El trato de los militares para con los niños y jóvenes durante la última dictadura militar es algo que no puede ser pasado por alto. Jorge Kaplank, periodista, redactor del diario La Capital y especialista en crímenes de lesa humanidad, aseguró que el mayor problema en relación a los niños que sufrieron el último golpe militar, se debió a que la mayoría de las mujeres que eran secuestradas estaban embarazadas y, luego de dar a luz, eran asesinadas. De esa manera, los bebes quedaban en manos de nadie, sólo podían ser adoptados pero perdían su verdadera identidad en cierta forma.
El
periodista contó que hubo casos en los que trataron de localizar a algún
familiar y posteriormente el niño era devuelto, pero otras tantas veces eso no
ocurría. “Se los tomaba como botín de guerra y se los daban a alguna persona
que no tenía hijos”. Otra de las cosas que comentó Kaplank fue que en ocasiones
se mantenía con vida a la madre hasta que dé luz. Una vez culminado el parto,
el bebé era robado. “Muchos de los militares resguardaban su postura afirmando
que no querían que estos niños recién nacidos sean criados en un hogar de seres
subversivos”.
“La verdad
es que no se puede privar a una persona de su identidad”. Con esa frase, resumió
el amplio tema sobre el último proceso cívico militar en Argentina. Y así
comentó acerca de un caso particular sucedido en Rosario, sobre una joven
llamada Sabina Gulino, a quien secuestraron a su madre y la llevaron a una
quinta en Funes y posteriormente dio luz en un Hospital de Paraná. Allí tuvo
mellizos (un varón y una mujer) y luego fue asesinada. Sobre el niño
nunca se supo nada, mientras que a la nena la abandonaron en la puerta de una
iglesia. Finalmente, fue adoptada y con el correr de los años empezó a tener
dudas acerca de su identidad debido a la desaparición física de su madre y a la
fecha de su nacimiento. Fue así como decidió hacerse análisis de sangre para
revelar su verdadera identidad. Jorge aclaró que en ese caso sus padres
adoptivos no tuvieron ninguna responsabilidad. “Los militares que mataron a su
madre podrían haber dicho, por lo menos, de quién era hijo.

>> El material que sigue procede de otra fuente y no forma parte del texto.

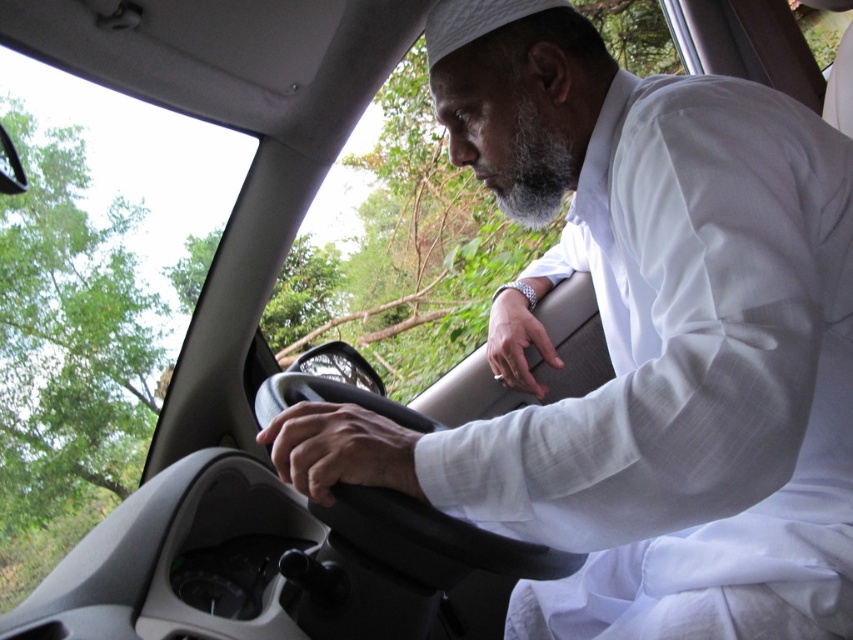
You are a passenger in the car and notice two items at the center of your view. Which item is closer to you, the white silk robe at center or the smooth skin hand at center?

The white silk robe at center is positioned over the smooth skin hand at center, so the white silk robe at center is closer to you.

You are a passenger in the car and want to hand the driver a map. The map is currently on the silver metallic wristwatch at center. To reach it, should you move your hand to the left or right of the white silk robe at center?

The white silk robe at center is to the right of the silver metallic wristwatch at center. Therefore, to reach the map on the silver metallic wristwatch at center, you should move your hand to the left of the white silk robe at center.

You are a passenger in the car and want to hand the driver a document. The driver is wearing a white silk robe at center and a silver metallic wristwatch at center. Which item is closer to the driver s hands?

The white silk robe at center is below the silver metallic wristwatch at center, so the silver metallic wristwatch at center is closer to the driver s hands.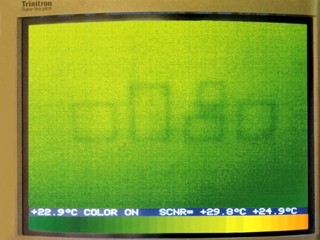
The width and height of the screenshot is (320, 240). What are the coordinates of `right monitor frame` in the screenshot? It's located at (316, 115).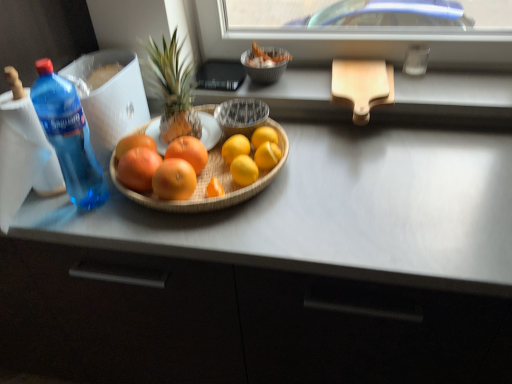
Question: Can you confirm if bamboo tray at center is positioned to the right of metallic silver bowl at upper center?

Choices:
 (A) yes
 (B) no

Answer: (B)

Question: Could you tell me if bamboo tray at center is turned towards metallic silver bowl at upper center?

Choices:
 (A) no
 (B) yes

Answer: (A)

Question: Is bamboo tray at center with metallic silver bowl at upper center?

Choices:
 (A) no
 (B) yes

Answer: (A)

Question: Would you say bamboo tray at center contains metallic silver bowl at upper center?

Choices:
 (A) no
 (B) yes

Answer: (A)

Question: Is the depth of bamboo tray at center greater than that of metallic silver bowl at upper center?

Choices:
 (A) no
 (B) yes

Answer: (A)

Question: Considering their positions, is orange matte grapefruit at center, which ranks as the fourth grapefruit in right-to-left order, located in front of or behind metallic silver bowl at upper center?

Choices:
 (A) front
 (B) behind

Answer: (A)

Question: Is point (148, 173) positioned closer to the camera than point (272, 72)?

Choices:
 (A) farther
 (B) closer

Answer: (B)

Question: From the image's perspective, is orange matte grapefruit at center, which ranks as the fourth grapefruit in right-to-left order, located above or below metallic silver bowl at upper center?

Choices:
 (A) below
 (B) above

Answer: (A)

Question: Based on their sizes in the image, would you say orange matte grapefruit at center, marked as the 2th grapefruit in a left-to-right arrangement, is bigger or smaller than metallic silver bowl at upper center?

Choices:
 (A) big
 (B) small

Answer: (B)

Question: In terms of height, does wooden cutting board at upper right look taller or shorter compared to yellow matte grapefruit at center, arranged as the first grapefruit when viewed from the right?

Choices:
 (A) short
 (B) tall

Answer: (A)

Question: Looking at their shapes, would you say wooden cutting board at upper right is wider or thinner than yellow matte grapefruit at center, arranged as the first grapefruit when viewed from the right?

Choices:
 (A) thin
 (B) wide

Answer: (B)

Question: Does point (393, 79) appear closer or farther from the camera than point (264, 170)?

Choices:
 (A) farther
 (B) closer

Answer: (A)

Question: Do you think wooden cutting board at upper right is within yellow matte grapefruit at center, arranged as the first grapefruit when viewed from the right, or outside of it?

Choices:
 (A) outside
 (B) inside

Answer: (A)

Question: Looking at the image, does blue translucent bottle at left seem bigger or smaller compared to green textured pineapple at center?

Choices:
 (A) big
 (B) small

Answer: (A)

Question: Is blue translucent bottle at left in front of or behind green textured pineapple at center in the image?

Choices:
 (A) behind
 (B) front

Answer: (B)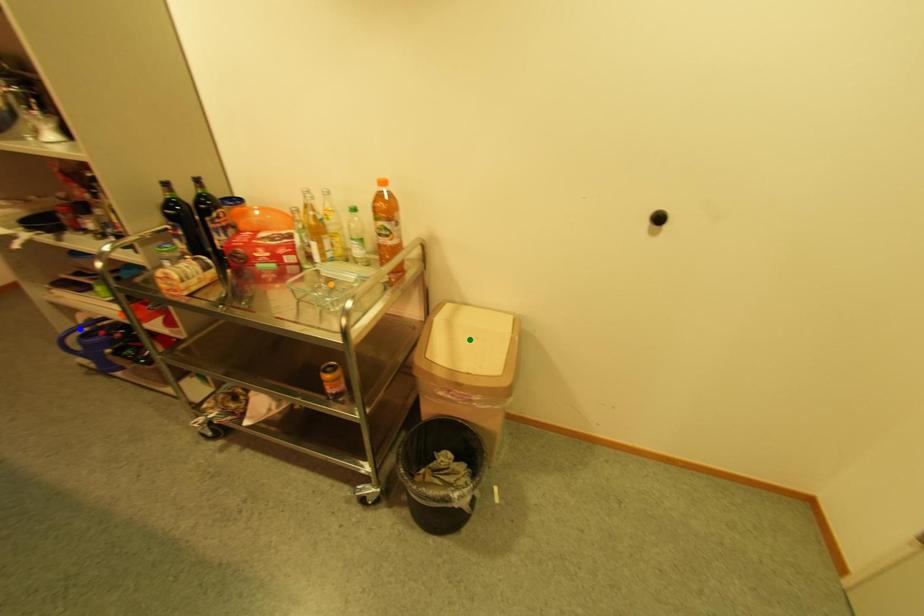
Order these from nearest to farthest:
- orange point
- green point
- blue point

1. blue point
2. green point
3. orange point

No les importó
nada”
A partir del caso comentado por el periodista de La
Capital, podemos observar como treinta años después, gran cantidad de personas recuperaron
su identidad. Todo esto se dio gracias al gran trabajo de agrupaciones que
lucharon a favor de los Derechos Humanos, como la Asociación Abuelas de Plazade Mayo. El ejemplo más cercano y actual es el de Ignacio Guido Montoya De
Carlotto. Su madre, Laura Estela Carlotto, fue secuestrada y desaparecida en la Ciudad de Buenos Aires, estando embarazada, a fines de 1977. Su abuela, Estela, lo buscó durante 36 años. Por relatos pudo reconstruir que su hija había llegado a dar luz y que su nieto fue apropiado y su identidad cambiada. Finalmente, el 5 de agosto de 2014, tras una comprobación de ADN, su nieto fue identificado y se convirtió en el número 114 de la lista de nietos recuperados.